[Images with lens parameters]
--*--

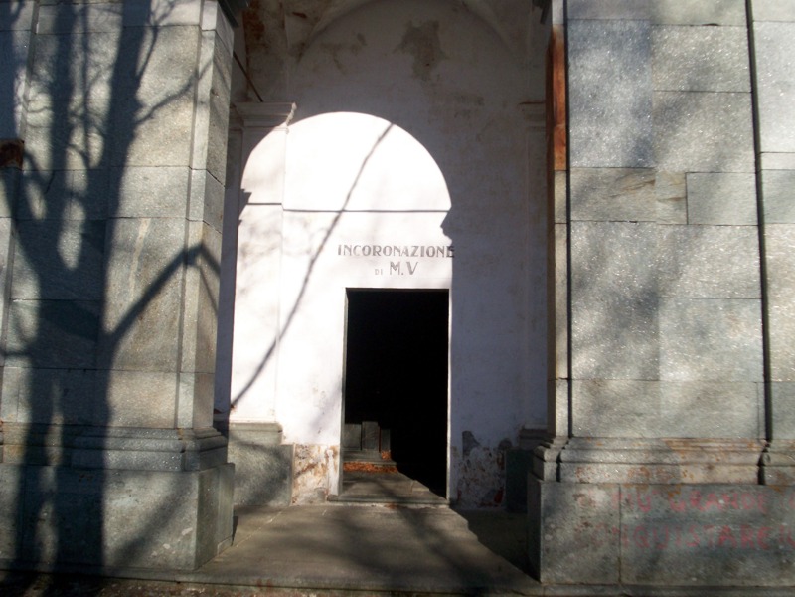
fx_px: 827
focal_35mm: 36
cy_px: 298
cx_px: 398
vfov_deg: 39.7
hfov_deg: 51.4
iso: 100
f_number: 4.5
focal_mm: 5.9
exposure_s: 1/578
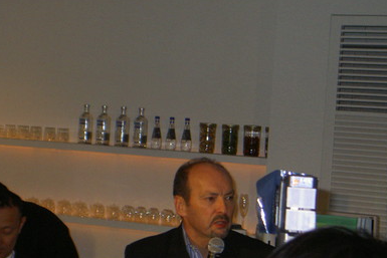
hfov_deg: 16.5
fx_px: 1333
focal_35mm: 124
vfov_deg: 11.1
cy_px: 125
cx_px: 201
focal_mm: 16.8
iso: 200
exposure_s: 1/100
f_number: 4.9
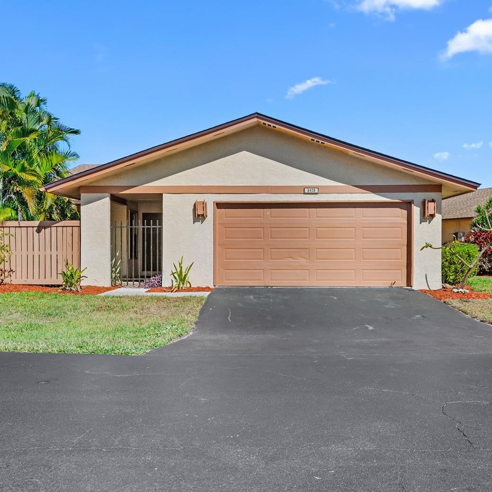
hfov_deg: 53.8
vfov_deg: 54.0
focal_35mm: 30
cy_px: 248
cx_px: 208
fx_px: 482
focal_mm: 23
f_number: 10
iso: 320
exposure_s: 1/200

--*--

### Problem to work on
Could you reproduce the records above exactly, leaving out the pictures?

### Exercise result
fx_px: 827
focal_35mm: 36
cy_px: 298
cx_px: 398
vfov_deg: 39.7
hfov_deg: 51.4
iso: 100
f_number: 4.5
focal_mm: 5.9
exposure_s: 1/578
hfov_deg: 16.5
fx_px: 1333
focal_35mm: 124
vfov_deg: 11.1
cy_px: 125
cx_px: 201
focal_mm: 16.8
iso: 200
exposure_s: 1/100
f_number: 4.9
hfov_deg: 53.8
vfov_deg: 54.0
focal_35mm: 30
cy_px: 248
cx_px: 208
fx_px: 482
focal_mm: 23
f_number: 10
iso: 320
exposure_s: 1/200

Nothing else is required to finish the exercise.